Germany signals major packaging shift

Germany is significantly tightening its packaging regulations as it transitions to the Packaging Law Implementation Act (VerpackDG), a move that aligns national law with the sweeping new EU Packaging and Packaging Waste Regulation (PPWR).
The reform, which begins phased implementation with major milestones in August 2026, shifts the financial and operational burden of waste management directly onto food and beverage producers.
Central to the new framework is the Single-Use Plastics Fund Act (EWKFondsG), which introduces a mandatory levy for manufacturers of specific plastic items. Following recent updates from the German Environment Agency (UBA), a new quantity threshold has been established: food containers and film packaging weighing over 500 grams are now excluded from the levy to focus enforcement on typical “to-go” litter.
For products under this limit, manufacturers are required to pay into a central fund managed via the DIVID platform. These funds are then redistributed to local authorities to cover the costs of public waste collection and street cleaning. Failure to register or report volumes by the annual June deadlines can result in administrative fines of up to €100,000 and immediate sales bans.
The new legislation moves beyond simple waste management into the territory of product design. Starting 12 August 2026, food-contact packaging will face a strict ban on per- and polyfluoroalkyl substances (PFAS) above specific thresholds, targeting a group of chemicals often used for grease and water resistance.
Furthermore, the concept of “design-for-recycling” is becoming a legal mandate. Packaging that is difficult to recycle will attract significantly higher “modulated fees” from dual systems like LUCID. By 2030, these standards will escalate to include a 30% recycled content requirement for all plastic beverage bottles, following the 25% PET mandate that took effect in early 2025.
The administrative landscape is also shifting toward transparency. By mid-2026, the European Commission is expected to adopt harmonised pictograms that must be used on all packaging to inform consumers about material composition. Germany’s updated law also supports the use of digital data carriers and QR codes, allowing manufacturers to provide end-of-life sorting instructions digitally.
For the first time, “manufacturers” are defined broadly to include not just producers, but also importers and online distributors. This means any entity placing packaged goods on the German market for the first time must maintain a technical declaration of conformity to prove their materials meet the new safety and sustainability benchmarks.

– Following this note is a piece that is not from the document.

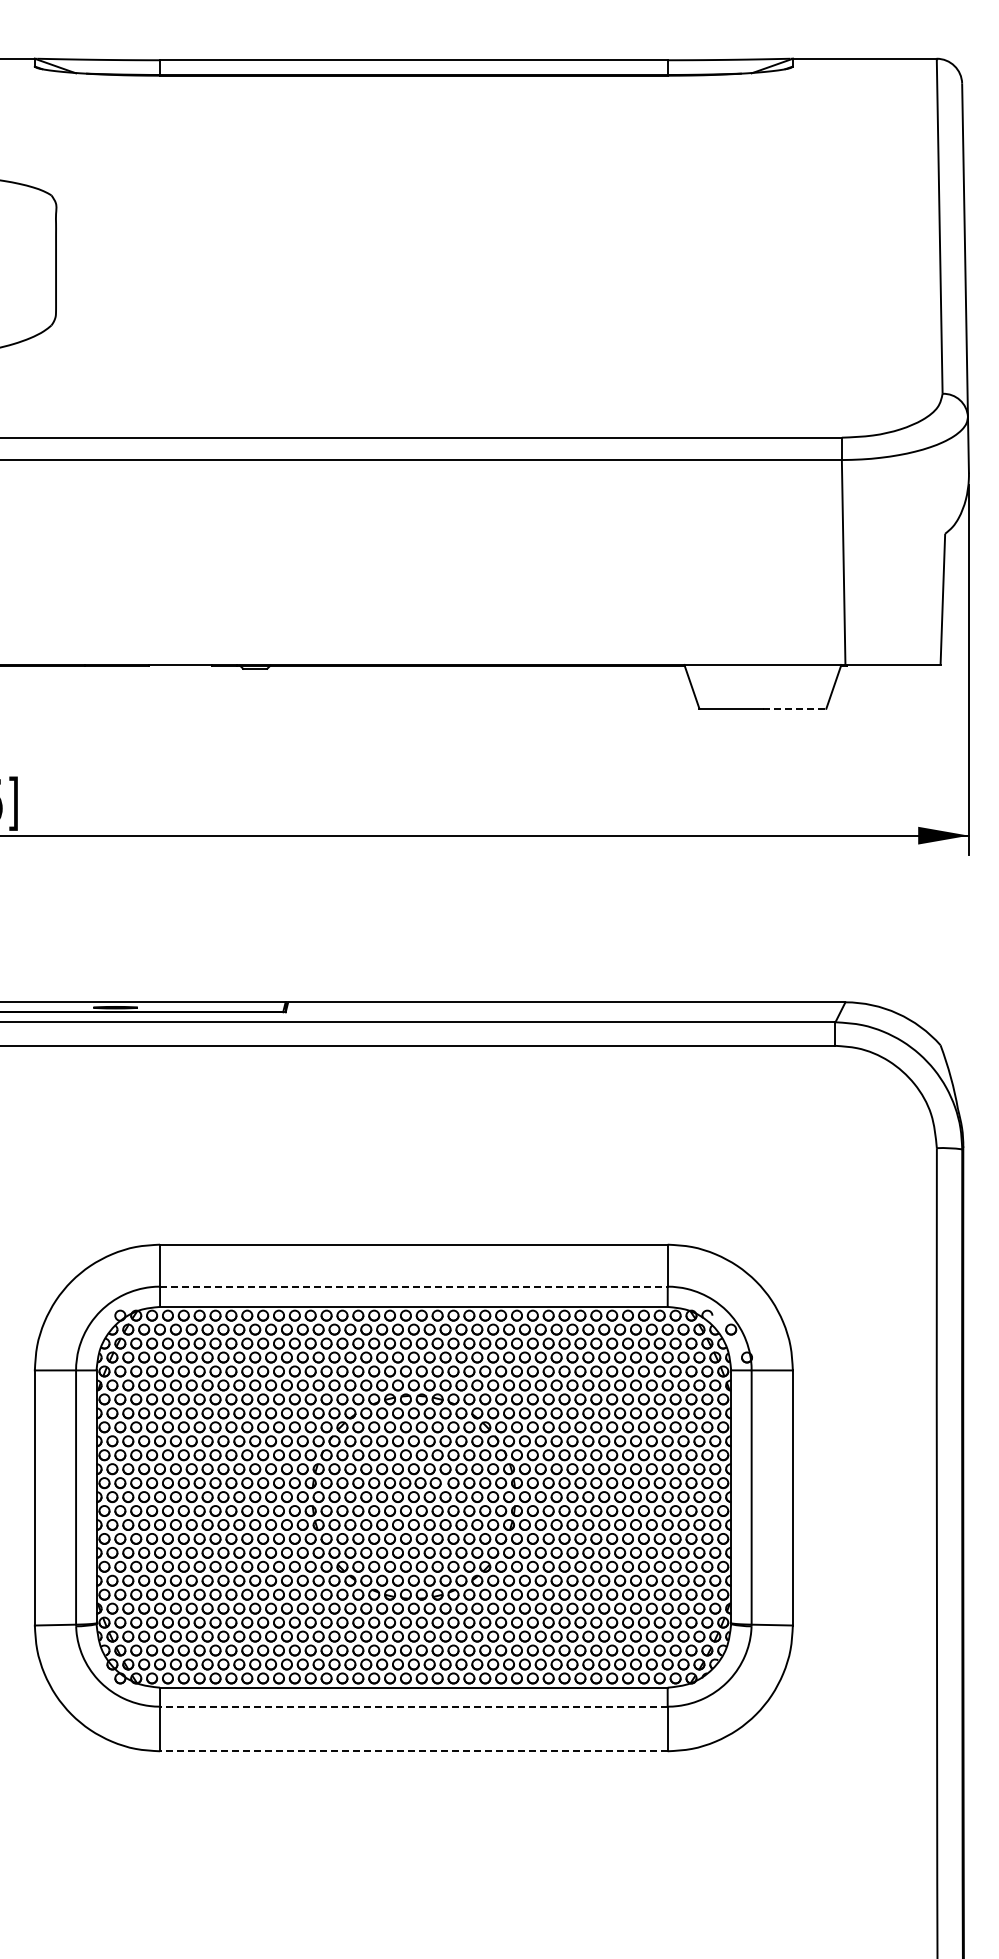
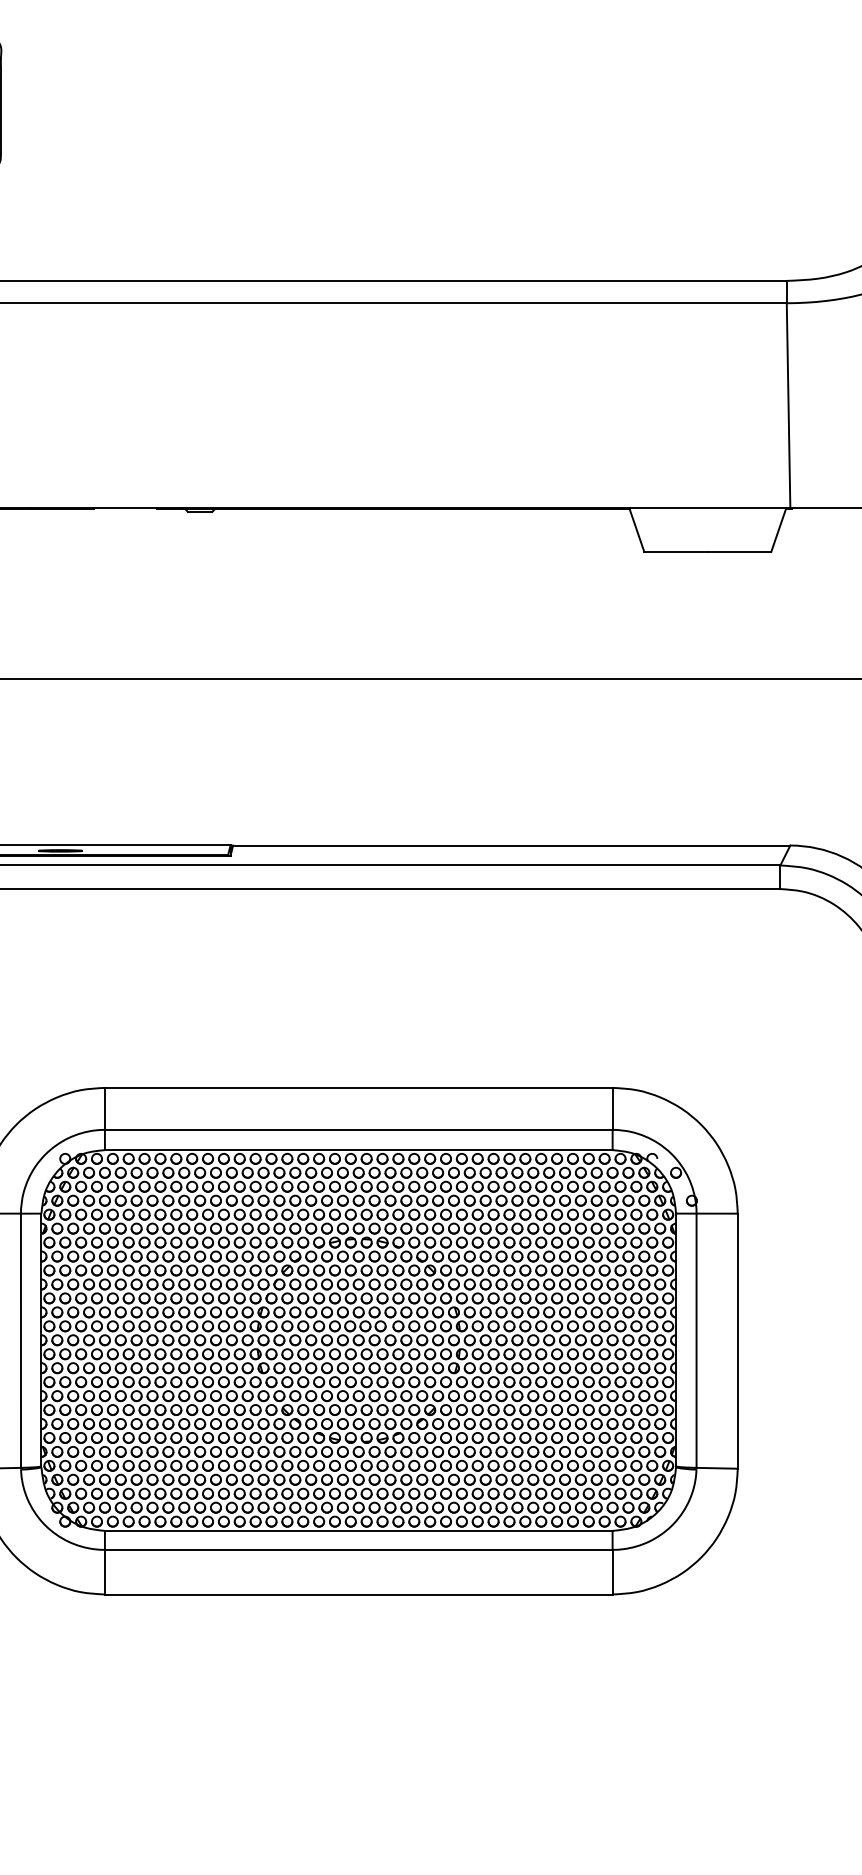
line: (794, 708) -> (739, 551), dashed -> solid
line: (413, 1286) -> (358, 1129), dashed -> solid
line: (413, 1706) -> (358, 1549), dashed -> solid
line: (413, 1751) -> (358, 1594), dashed -> solid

The cumulative effect of these changes is a fundamental change in how the food and drink industry accesses the German market. Non-compliance no longer just carries the risk of a fine; it triggers automated “distribution bans” within the LUCID and DIVID registries. As the August 2026 deadline approaches, the focus for industry players has moved from voluntary sustainability targets to a mandatory “compliance operating system” required to keep products on shelves.